Actually, it doesn’t matter.

"I'm so tired I can't even write properly."

"...You saw me." I couldn't help but scratch my cheek.

"If you're really serious about what you want to do and can't let go of it no matter what...why not just get well in one go? Honestly, I really don't like the idea of ​​constantly making myself uncomfortable."

"..."

Quite dislike.

Well, maybe I just can't stand other people's behavior, so I do things on my own, not knowing whether I will regret it. But what Ye Hui did was just a simple, innocent act of kindness.

It's just that this kind of kindness is used too much for someone like me... It's completely not worth it. This level of illness can be cured by just lying in bed for a few days. Even if there is no one to take care of me, the desire to survive will still make me find a way to survive.
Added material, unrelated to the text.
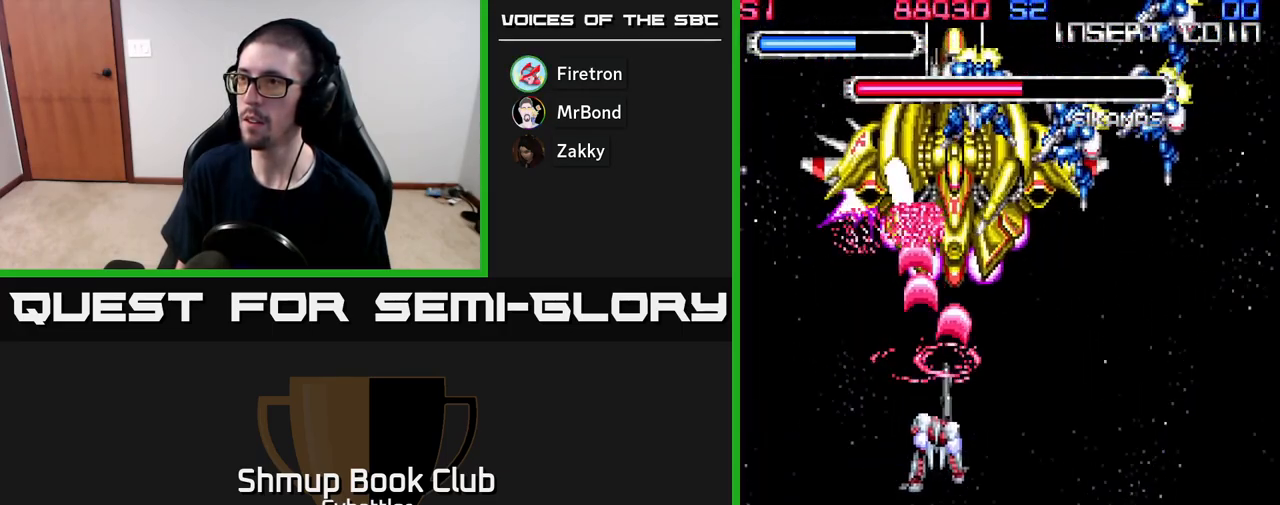
{"buttons": ["X", "DPAD_UP", "DPAD_LEFT"], "right_stick": "center", "events": [[33, "DPAD_UP", "down"], [167, "A", "up"], [350, "DPAD_RIGHT", "up"], [367, "X", "down"], [433, "X", "up"], [483, "X", "down"], [500, "DPAD_LEFT", "down"]]}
This kind of thing is too redundant for me.

"...Thank you so much."

"Huh? Why are you thanking me again?"

"I can't really explain it... I just want it this way."
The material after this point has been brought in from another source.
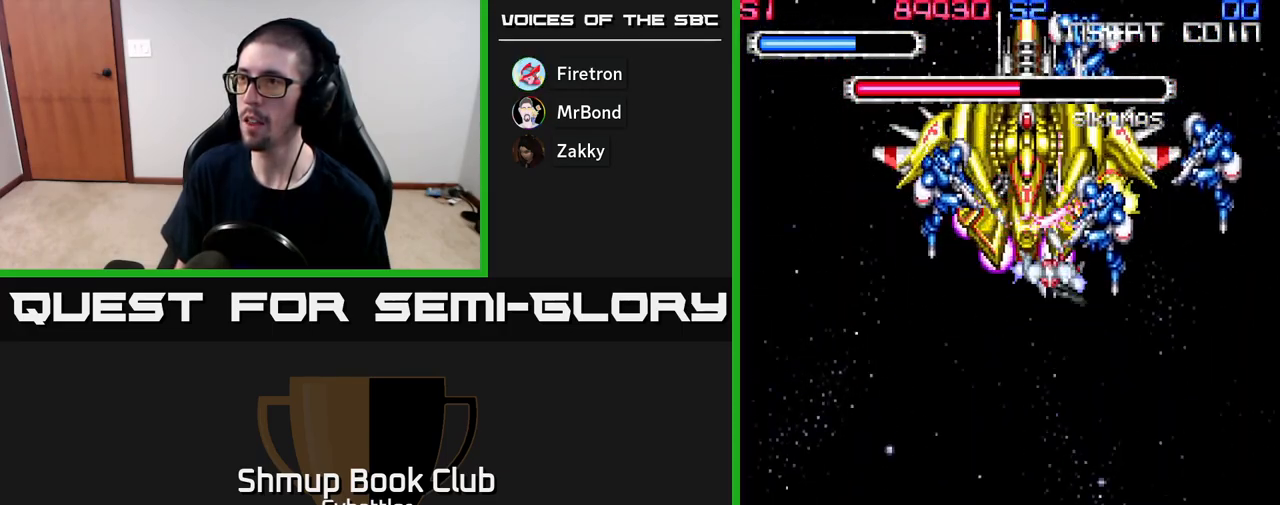
{"buttons": ["X", "DPAD_UP", "DPAD_LEFT"], "right_stick": "center"}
Although I wanted to repay someone, I didn't know what I could offer. Furthermore, judging from my own inner thoughts, I never wanted to be thanked... Rather, I would feel uncomfortable and lost if I received anything in return.

She wouldn't easily accept rewards from others either.

"That's it."

She accepted it easily and smiled.

"..."

What I wanted before wasn't actually any tangible reward. It was simply respect... and the desire to inspire others to do the same. Back then, I naively believed that as long as I simply did something useful for others, I would be respected and admired.

However, most people simply regard this behavior as normal. Because you want to do it, so just do it yourself. Those who do this are not only disrespectful but even treated with contempt and an inexplicable sense of entitlement.

When doing good deeds doesn't earn any reward, those who don't seek rewards will naturally follow their hearts and do the corresponding things. But if even basic respect is not given, what reason is there to continue?

"...Yehui, will you...keep it like this in the future?"

"Hmm? You mean keep what?"

"...something you truly want to do...is just like what you're doing now. Will you continue doing it in the future?"